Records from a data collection
□ □ □ □ □ □ □

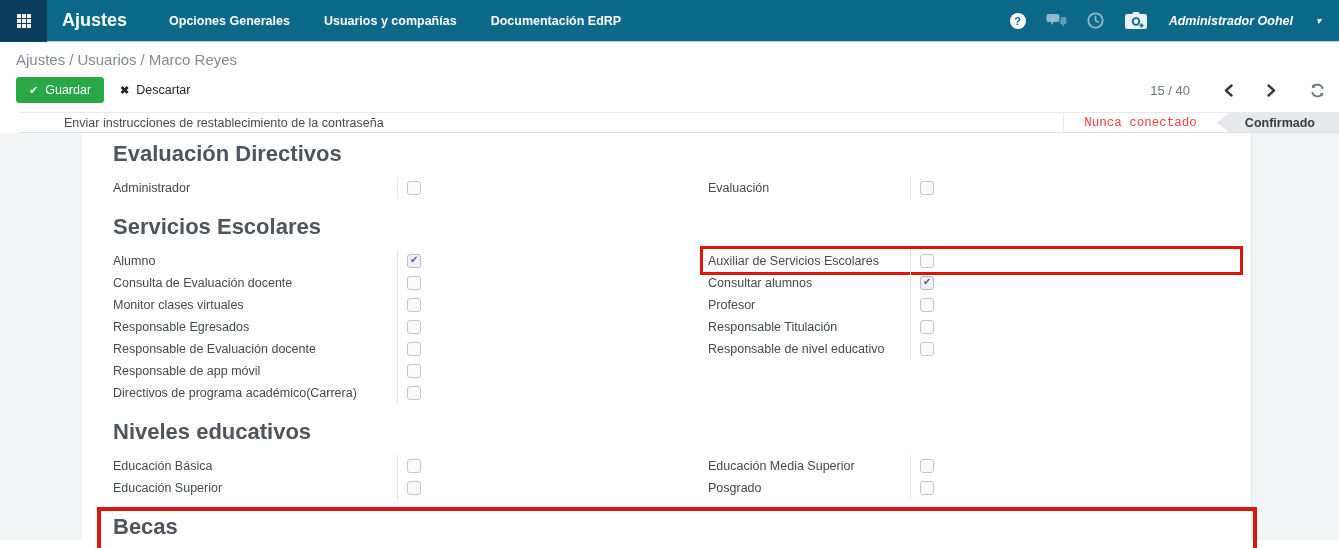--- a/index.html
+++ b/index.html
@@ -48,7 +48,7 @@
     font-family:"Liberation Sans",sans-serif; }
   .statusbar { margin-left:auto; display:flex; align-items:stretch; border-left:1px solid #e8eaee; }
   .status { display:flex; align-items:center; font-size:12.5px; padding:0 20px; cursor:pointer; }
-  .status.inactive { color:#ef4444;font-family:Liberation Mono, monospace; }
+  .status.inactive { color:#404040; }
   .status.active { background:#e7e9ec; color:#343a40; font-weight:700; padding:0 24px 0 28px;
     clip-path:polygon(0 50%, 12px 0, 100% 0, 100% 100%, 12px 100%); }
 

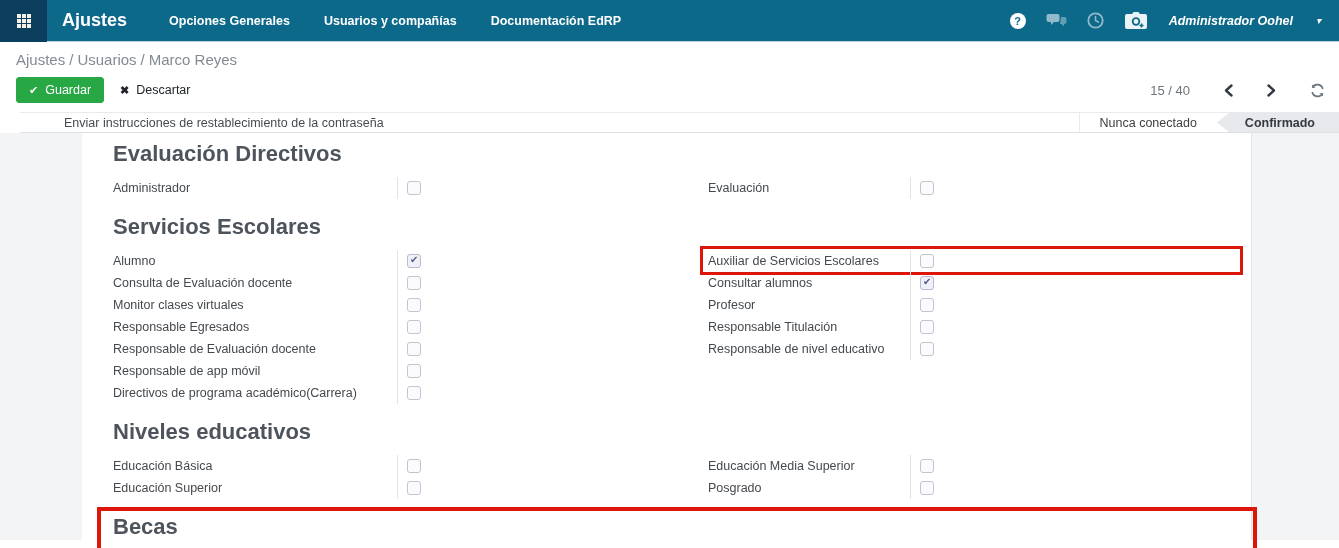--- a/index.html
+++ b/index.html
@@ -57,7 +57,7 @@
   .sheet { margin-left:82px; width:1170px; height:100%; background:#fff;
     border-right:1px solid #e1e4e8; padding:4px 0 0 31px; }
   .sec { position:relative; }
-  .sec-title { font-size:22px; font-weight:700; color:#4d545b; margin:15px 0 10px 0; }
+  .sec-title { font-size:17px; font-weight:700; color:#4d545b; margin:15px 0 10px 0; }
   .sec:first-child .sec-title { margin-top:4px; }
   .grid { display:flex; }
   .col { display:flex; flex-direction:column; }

□ □ □ □ □ □ □

Only the lines of the data holding the string "items" are wanted; copy each of them.

   .statusbar { margin-left:auto; display:flex; align-items:stretch; border-left:1px solid #e8eaee; }
   .status { display:flex; align-items:center; font-size:12.5px; padding:0 20px; cursor:pointer; }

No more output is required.